Start of EXERCISE MATERIAL

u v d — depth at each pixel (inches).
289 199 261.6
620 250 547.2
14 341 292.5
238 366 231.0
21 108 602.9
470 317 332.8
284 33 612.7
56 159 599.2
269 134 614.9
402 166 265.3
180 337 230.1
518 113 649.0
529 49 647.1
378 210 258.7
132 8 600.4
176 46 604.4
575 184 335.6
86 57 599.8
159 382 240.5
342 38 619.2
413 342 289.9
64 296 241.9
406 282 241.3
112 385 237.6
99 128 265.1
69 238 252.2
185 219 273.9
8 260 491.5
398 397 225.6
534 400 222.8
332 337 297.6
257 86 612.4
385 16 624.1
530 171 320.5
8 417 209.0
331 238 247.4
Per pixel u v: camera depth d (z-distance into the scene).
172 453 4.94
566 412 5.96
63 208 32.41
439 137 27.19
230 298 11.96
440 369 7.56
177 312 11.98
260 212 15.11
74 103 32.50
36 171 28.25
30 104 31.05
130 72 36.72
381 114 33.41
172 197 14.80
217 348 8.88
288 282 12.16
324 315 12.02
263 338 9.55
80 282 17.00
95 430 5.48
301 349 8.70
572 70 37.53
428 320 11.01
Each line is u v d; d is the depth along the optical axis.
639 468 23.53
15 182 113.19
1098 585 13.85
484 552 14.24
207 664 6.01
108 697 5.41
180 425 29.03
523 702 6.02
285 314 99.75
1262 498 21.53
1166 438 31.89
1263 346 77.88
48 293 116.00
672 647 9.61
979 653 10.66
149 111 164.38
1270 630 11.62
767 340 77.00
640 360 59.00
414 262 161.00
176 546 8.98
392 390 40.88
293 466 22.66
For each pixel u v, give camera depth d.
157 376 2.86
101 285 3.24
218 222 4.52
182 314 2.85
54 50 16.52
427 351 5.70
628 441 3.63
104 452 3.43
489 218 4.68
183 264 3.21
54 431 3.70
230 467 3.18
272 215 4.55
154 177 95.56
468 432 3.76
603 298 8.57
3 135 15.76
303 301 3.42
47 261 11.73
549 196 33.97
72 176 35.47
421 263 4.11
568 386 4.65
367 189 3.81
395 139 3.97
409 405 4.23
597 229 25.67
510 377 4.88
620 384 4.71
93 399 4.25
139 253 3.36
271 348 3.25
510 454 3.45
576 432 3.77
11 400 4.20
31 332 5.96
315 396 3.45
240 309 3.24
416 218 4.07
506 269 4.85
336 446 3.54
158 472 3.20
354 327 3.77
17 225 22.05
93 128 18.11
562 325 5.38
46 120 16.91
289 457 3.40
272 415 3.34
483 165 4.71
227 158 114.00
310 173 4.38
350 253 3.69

End of EXERCISE MATERIAL

• _WHAT IS BEING ASKED_
From the entries, copy out each line containing the word "camera".

• _ANSWER BOX_
Per pixel u v: camera depth d (z-distance into the scene).
For each pixel u v, give camera depth d.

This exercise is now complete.